The cold weather may not be to everyone's liking, but some people in Quebec's tourism industry are rejoicing as the abundance of snow and low temperatures help bolster business for ski hills and hoteliers.
The past few years have been difficult ones for those in the winter tourism industry, as a lack of snow early in the winter forced many ski hills to miss the Christmas season, and lose revenue.
This year is a different story though, as ski hills gear up early for a flood of holiday visitors.
"It's exceptional," said Hugues Fournel, director of operations at Sentiers du Moulin in Lac-Beauport. "We have trails open that are never usually open at the beginning of the season."
The uptick comes as a relief for ski hill operators who depend on the cold weather.

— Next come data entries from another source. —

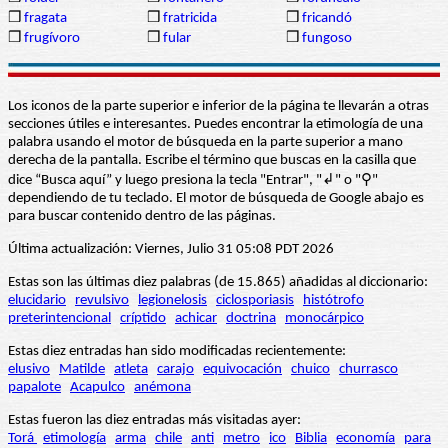
❒
fragata
❒
fratricida
❒
fricandó
❒
frugívoro
❒
fular
❒
fungoso
Los iconos de la parte superior e inferior de la página te llevarán a otras
secciones útiles e interesantes. Puedes encontrar la etimología de una
palabra usando el motor de búsqueda en la parte superior a mano
derecha de la pantalla. Escribe el término que buscas en la casilla que
dice “Busca aquí” y luego presiona la tecla "Entrar", "↲" o "⚲"
dependiendo de tu teclado. El motor de búsqueda de Google abajo es
para buscar contenido dentro de las páginas.
Última actualización: Viernes, Julio 31 05:08 PDT 2026
Estas son las últimas diez palabras (de 15.865) añadidas al diccionario:
elucidario
revulsivo
legionelosis
ciclosporiasis
histótrofo
preterintencional
críptido
achicar
doctrina
monocárpico
Estas diez entradas han sido modificadas recientemente:
elusivo
Matilde
atleta
carajo
equivocación
chuico
churrasco
papalote
Acapulco
anémona
Estas fueron las diez entradas más visitadas ayer:
Torá
etimología
arma
chile
anti
metro
ico
Biblia
economía
para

Ski Bromont has invested more than $10 million in snow-making equipment and technology over the past 15 years, and Mount Sutton put in $500,000-worth of snow-making equipment in 2016 alone.
Open for business
The Ice Hotel in Valcartier village is also benefiting from the chilly weather, as managers are hoping to set a new record for early season opening.

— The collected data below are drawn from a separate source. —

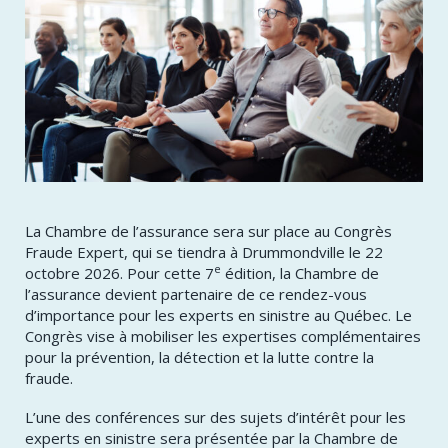
La Chambre de l’assurance sera sur place au Congrès
Fraude Expert, qui se tiendra à Drummondville le 22
e
octobre 2026. Pour cette 7
édition, la Chambre de
l’assurance devient partenaire de ce rendez-vous
d’importance pour les experts en sinistre au Québec. Le
Congrès vise à mobiliser les expertises complémentaires
pour la prévention, la détection et la lutte contre la
fraude.
L’une des conférences sur des sujets d’intérêt pour les
experts en sinistre sera présentée par la Chambre de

"This is the first time we have hope to open earlier in the season," said artistic director Pierre L'Heureux. "We got a head start. We managed to make all our snow and build at the end of November."
Last year, the Ice Hotel set a new record by opening on Dec. 27.
"We're hoping to break that this year," said L'Heureux.
He said that all that remains is putting the finishing touches on the interior decor, all of which will be circus-themed this year.
"All the rooms will feature scenes or sculptures that are very on trend his year," he said.
Breaking new ground
The Quebec government also announced this week that its invested $1.5 million in the Vallée du Parc ski resort in Shawinigan to help pay for five new trails, a new ski lift and new artificial snow-making machine.
The investment plays into the resort's $4.4-million development plan which will also see the enlarging of the main chalet and new lights for the trails.
"It's something we've been working on for a long time," said executive director Alain Beauparlant.